Trainer.step doesn't block, is this safe, is this faster?

Consider the following code:

ctx = mx.gpu()
l_total = nd.zeros(1, ctx, dtype=np.float32)

for x, y in dataloader:
    x = x.as_in_context(ctx)
    y = y.as_in_context(ctx)
    with autograd.record():
        l = loss(net(x), y)
    l_total += l.mean()

Until recently, I’ve always stored l_total as a normal float and accumulated it via l_total += l.mean().asnumpy(), which also acted as a block (like mx.nd.waitall()). So, after I switched l_total to an NDArray on the GPU, I was very surprised to find out, that trainer.step doesn’t block execution on its own.

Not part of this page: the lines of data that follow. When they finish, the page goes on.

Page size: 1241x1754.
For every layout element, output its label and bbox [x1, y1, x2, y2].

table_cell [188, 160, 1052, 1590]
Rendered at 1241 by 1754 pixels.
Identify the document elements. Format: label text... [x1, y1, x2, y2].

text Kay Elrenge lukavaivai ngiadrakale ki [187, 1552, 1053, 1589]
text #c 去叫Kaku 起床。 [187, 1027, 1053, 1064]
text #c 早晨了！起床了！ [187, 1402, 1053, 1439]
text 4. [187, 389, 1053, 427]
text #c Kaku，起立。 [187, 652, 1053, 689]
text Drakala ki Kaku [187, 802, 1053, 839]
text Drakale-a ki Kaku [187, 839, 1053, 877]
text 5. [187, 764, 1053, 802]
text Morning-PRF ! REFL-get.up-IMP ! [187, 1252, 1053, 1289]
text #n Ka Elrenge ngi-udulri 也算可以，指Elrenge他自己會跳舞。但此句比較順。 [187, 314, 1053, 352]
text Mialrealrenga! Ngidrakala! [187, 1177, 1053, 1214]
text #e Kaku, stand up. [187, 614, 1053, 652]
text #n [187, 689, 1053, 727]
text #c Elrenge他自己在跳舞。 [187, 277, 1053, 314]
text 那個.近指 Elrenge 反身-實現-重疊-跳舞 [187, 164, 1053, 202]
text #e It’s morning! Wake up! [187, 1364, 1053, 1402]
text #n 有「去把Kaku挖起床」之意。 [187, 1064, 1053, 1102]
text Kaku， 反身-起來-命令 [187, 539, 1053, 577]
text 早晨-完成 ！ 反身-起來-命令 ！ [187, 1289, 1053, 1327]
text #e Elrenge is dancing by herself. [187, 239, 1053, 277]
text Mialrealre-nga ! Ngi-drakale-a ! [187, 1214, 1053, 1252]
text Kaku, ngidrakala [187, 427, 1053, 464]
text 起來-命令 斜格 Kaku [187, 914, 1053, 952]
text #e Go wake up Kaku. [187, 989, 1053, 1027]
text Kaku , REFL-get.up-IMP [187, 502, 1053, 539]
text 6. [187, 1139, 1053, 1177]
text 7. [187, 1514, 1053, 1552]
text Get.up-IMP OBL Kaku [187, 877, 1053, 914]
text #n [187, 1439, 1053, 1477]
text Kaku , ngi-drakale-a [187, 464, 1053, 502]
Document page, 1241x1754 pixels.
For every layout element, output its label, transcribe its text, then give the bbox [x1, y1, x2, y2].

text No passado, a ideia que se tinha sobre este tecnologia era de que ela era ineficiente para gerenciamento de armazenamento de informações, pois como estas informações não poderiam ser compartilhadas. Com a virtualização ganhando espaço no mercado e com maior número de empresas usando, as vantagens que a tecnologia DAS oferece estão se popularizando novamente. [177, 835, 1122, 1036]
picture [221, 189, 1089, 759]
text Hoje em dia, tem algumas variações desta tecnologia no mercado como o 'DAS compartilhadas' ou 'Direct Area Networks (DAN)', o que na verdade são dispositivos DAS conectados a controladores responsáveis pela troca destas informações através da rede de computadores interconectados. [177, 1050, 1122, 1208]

With this code, the GPU is first filled with batches to it’s memory capacity and only then does the computation start (assuming the net itself is slower than the speed at which batches load). Which seems really weird, since each batch should logically depend on the results of the previous batch (since the weights of the network must be updated by the trainer).

So my questions are:

  • Without barriers, does trainer.step preserve the ordering of batches and correct weights updates.
  • If not, I think trainer.step should block by default, since most users won’t expect this behavior.
  • If it does update the weight correctly, what are the performance implications of not blocking? On one hand, not having barriers and not needing to pull values from the GPU on each batch is generally considered good. However, I am having doubts. There might be (?) performance degradation, because the GPU memory is filled or because of cache misses or any other 101 reasons.


This is the default execution mode of MXNet. All operations are added to an execution Stream and therefore scheduled to be executed asynchronously (and the graph dependencies are conserved).

Trying to access resulting NDarrays in Python (with wait_for_all or asnumpy) just makes the frontend wait for results and this does not impact the execution. Other that the fact than you can’t schedule further operations since Python is waiting.

You can also find info about it in this thread:

Hi, thank you for your answer. I am aware of the asynchronous execution nature of MXNet. However, this doesn’t quite answer my question.

Firstly, it is not obvious to me, that from “graph dependencies are conserved” follows “weight updates are done sequentially with all the other operations”. I am guessing, that they are, but I wasn’t sure, since I don’t know, whether Trainers are considered a part of the computational graph.

Just to be clear. In the following example

with autograd.record():
    l1 = loss(net(x1), y))
trainer.step(x1.shape[0]) # 1
result = net(x2).asnumpy() # 2
l1.asnumpy() # 3

Is it guaranteed, that the forward pass at line #2 will use the updated weights after trainer.step(...) and not the original ones? The update of the weights was scheduled at line #1, however since trainer.step(...) itself doesn’t have a barrier, it is plausible, that the weights are updated only after #3, when the loss itself is actually requested by the frontend.

The second issue – performance, is also a little bit tricky. The view, that barriers like mx.nd.waitall() “don’t impact execution” is a simplification and in my experience doesn’t always quite work.

For example, you can accidentally cause an OOM error, if you are not careful with not waiting for the execution results. I suspect, that not waiting for the batch to finish would allow the frontend to start loading the next batch into the GPUs memory, while the GPU is working on the previous batch, but once again, I am not sure, hence my question.